In his barnstorming piano recital at Wigmore Hall, Inon Barnatan hit the ground running with the resounding opening chords of Ravel’s Valses nobles et sentimentales. His firmness of tone made a strong impact and in the rest of his recital, there was much more of that strength to come. His interpretation of the Ravel struck one as lacking coloristic nuance at first, but as it progressed his emotional directness and unfussy phrasing began to make sense. When he came to the dreamlike epilogue, this approach arrived at a satisfying and touching conclusion.

Thomas Adès' Blanca Variations that followed were originally written as a test piece for a competition, utilising a folksong theme he used in his opera The Exterminating Angel. Adopting a style of lucid piano writing not a million miles away from Ravel, it is a short work of atmospheric shifting moods. Barnatan revelled in its technical challenges, its layers of chords, arpeggios and trills dancing around each other with freedom and power, delivered with effortless aplomb.
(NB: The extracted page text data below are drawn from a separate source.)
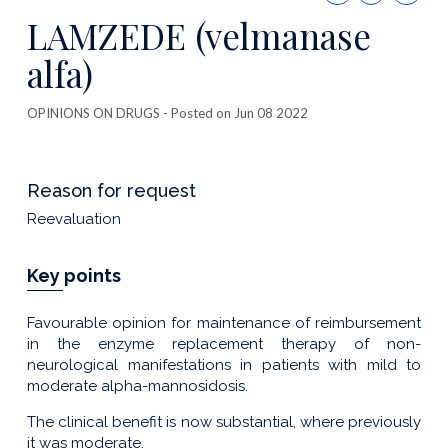
this
LAMZEDE (velmanase
publicatio
alfa)
OPINIONS ON DRUGS
- Posted on Jun 08 2022
Reason for request
Reevaluation
Key points
Favourable opinion for maintenance of reimbursement
in the enzyme replacement therapy of non-
neurological manifestations in patients with mild to
moderate alpha-mannosidosis.
The clinical benefit is now substantial, where previously
it was moderate.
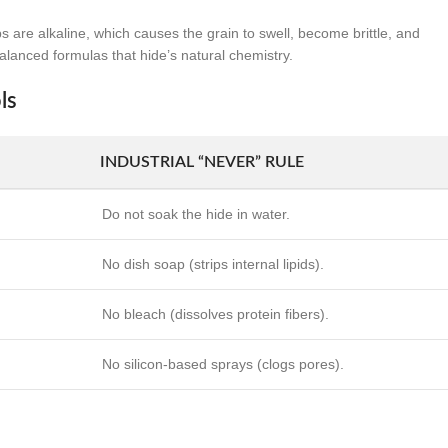
are alkaline, which causes the grain to swell, become brittle, and
balanced formulas that hide’s natural chemistry.
ls
INDUSTRIAL “NEVER” RULE
Do not soak the hide in water.
No dish soap (strips internal lipids).
No bleach (dissolves protein fibers).
No silicon-based sprays (clogs pores).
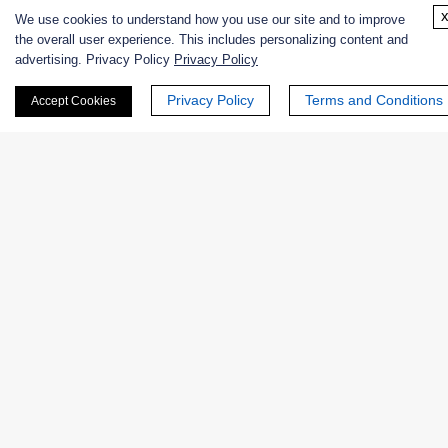
We use cookies to understand how you use our site and to improve
Discuss Environmental Library Screening
the overall user experience. This includes personalizing content and
advertising. Privacy Policy
Privacy Policy
Privacy Policy
Terms and Conditions
Accept Cookies
FAQs About Environmental Enzyme
Library Screening
Q: Can any environmental sample be accepted?
Q: What types of environments are useful for
enzyme discovery?
Q: Is library construction included?
Q: What happens after a hit is found?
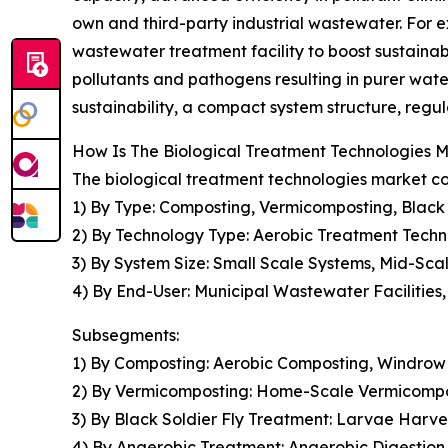
own and third-party industrial wastewater. For
wastewater treatment facility to boost sustainabl
pollutants and pathogens resulting in purer wat
sustainability, a compact system structure, regu
How Is The Biological Treatment Technologies
The biological treatment technologies market co
1) By Type: Composting, Vermicomposting, Black
2) By Technology Type: Aerobic Treatment Techn
3) By System Size: Small Scale Systems, Mid-Sc
4) By End-User: Municipal Wastewater Facilities, 
Subsegments:
1) By Composting: Aerobic Composting, Windrow
2) By Vermicomposting: Home-Scale Vermicompo
3) By Black Soldier Fly Treatment: Larvae Harve
4) By Anaerobic Treatment: Anaerobic Digestio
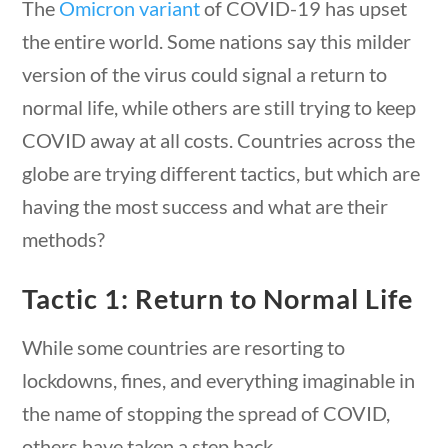
The
Omicron variant
of COVID-19 has upset
the entire world. Some nations say this milder
version of the virus could signal a return to
normal life, while others are still trying to keep
COVID away at all costs. Countries across the
globe are trying different tactics, but which are
having the most success and what are their
methods?
Tactic 1: Return to Normal Life
News & Current Events
While some countries are resorting to
lockdowns, fines, and everything imaginable in
stions
10 min
Home
/
Courses
/
Current Events
/ News &
the name of stopping the spread of COVID,
Current Events
others have taken a step back.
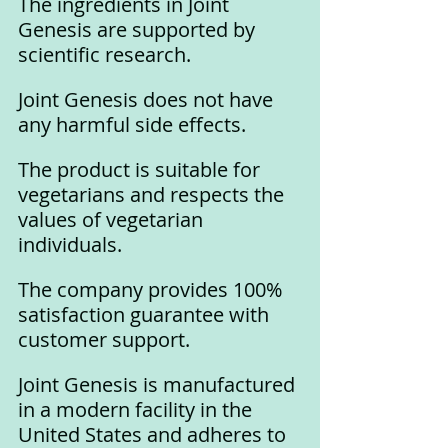
The ingredients in Joint 
Genesis are supported by 
scientific research.
Joint Genesis does not have 
any harmful side effects.
The product is suitable for 
vegetarians and respects the 
values of vegetarian 
individuals.
The company provides 100% 
satisfaction guarantee with 
customer support.
Joint Genesis is manufactured 
in a modern facility in the 
United States and adheres to 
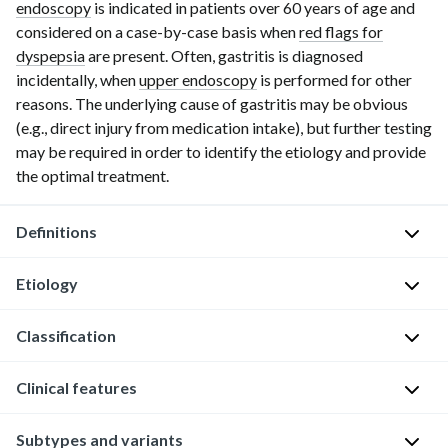
endoscopy
is indicated in patients over
60 years
of age and
considered on a
case-by-case
basis when
red flags for
dyspepsia
are present. Often, gastritis is diagnosed
incidentally, when
upper endoscopy
is performed for other
reasons. The underlying cause of gastritis may be obvious
(e.g., direct injury from medication intake), but further testing
may be required in order to identify the etiology and provide
the optimal treatment.
Definitions
Etiology
G
a
Classification
s
[2]
Etiology of gastritis
t
Clinical features
There
r
Mechanism
Cause
are
i
Bacterial: e.g.,
multiple
t
External
Infectious
Subtypes and variants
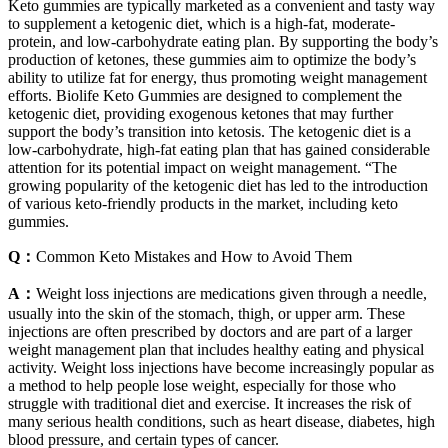
Keto gummies are typically marketed as a convenient and tasty way
to supplement a ketogenic diet, which is a high-fat, moderate-
protein, and low-carbohydrate eating plan. By supporting the body’s
production of ketones, these gummies aim to optimize the body’s
ability to utilize fat for energy, thus promoting weight management
efforts. Biolife Keto Gummies are designed to complement the
ketogenic diet, providing exogenous ketones that may further
support the body’s transition into ketosis. The ketogenic diet is a
low-carbohydrate, high-fat eating plan that has gained considerable
attention for its potential impact on weight management. “The
growing popularity of the ketogenic diet has led to the introduction
of various keto-friendly products in the market, including keto
gummies.
Q：
Common Keto Mistakes and How to Avoid Them
A：
Weight loss injections are medications given through a needle,
usually into the skin of the stomach, thigh, or upper arm. These
injections are often prescribed by doctors and are part of a larger
weight management plan that includes healthy eating and physical
activity. Weight loss injections have become increasingly popular as
a method to help people lose weight, especially for those who
struggle with traditional diet and exercise. It increases the risk of
many serious health conditions, such as heart disease, diabetes, high
blood pressure, and certain types of cancer.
The first half of the concert came to a grand conclusion with Guido Agosti transcriptions of three movements from Stravinsky’s ballet, The Firebird. Agosti was a pupil of Busoni and his arrangements, dedicated to Busoni, have the extreme virtuosity of his teacher’s own transcriptions. Barnatan was equal to the challenge of the Dance infernale, demonstrating the true measure of the power that he can produce from the piano. Yet this power didn’t feel relentless or hectoring, as he managed, even at extreme volumes, to find a gradation in his touch. The Berceuse was delicious and, in the Finale, he somehow succeeded in creating a sense of the vast orchestral grandeur.
The second half consisted of a single work, Barnatan’s own reduction for solo piano of Rachmaninov's Symphonic Dances. Inspired by a recording of the composer demonstrating the score to the conductor Eugene Ormandy, Barnatan has miraculously recreated this lush orchestration for just two hands, giving himself technical challenges at the limit of physical possibilities. What struck one when listening to this version was how pianistic Rachmaninov’s orchestral music is. You could picture the composer working on his score at the keyboard and then solving how to orchestrate it.
The first dance, with its lively outer sections, was impressively presented, a sense of restraint in the rhythmic sections. The beautiful never-ending melody at the heart of the movement was delivered with shifting textures that reflected the orchestral colours. The central waltz was likewise superbly varied in texture and rhythmic phrasing, building to a rousing climax near. The real tour de force though was the final dance, with it strident outer passages which cry out for an army of brass. Barnatan had saved another dynamic level for this dance of death, incorporating as it does the Dies irae, and there was even a sense of the tam-tam in the final chord.
After this energetic triumph, a calming encore of Rachmaninov's Vocalise, also arranged by Barnatan, was beautifully played.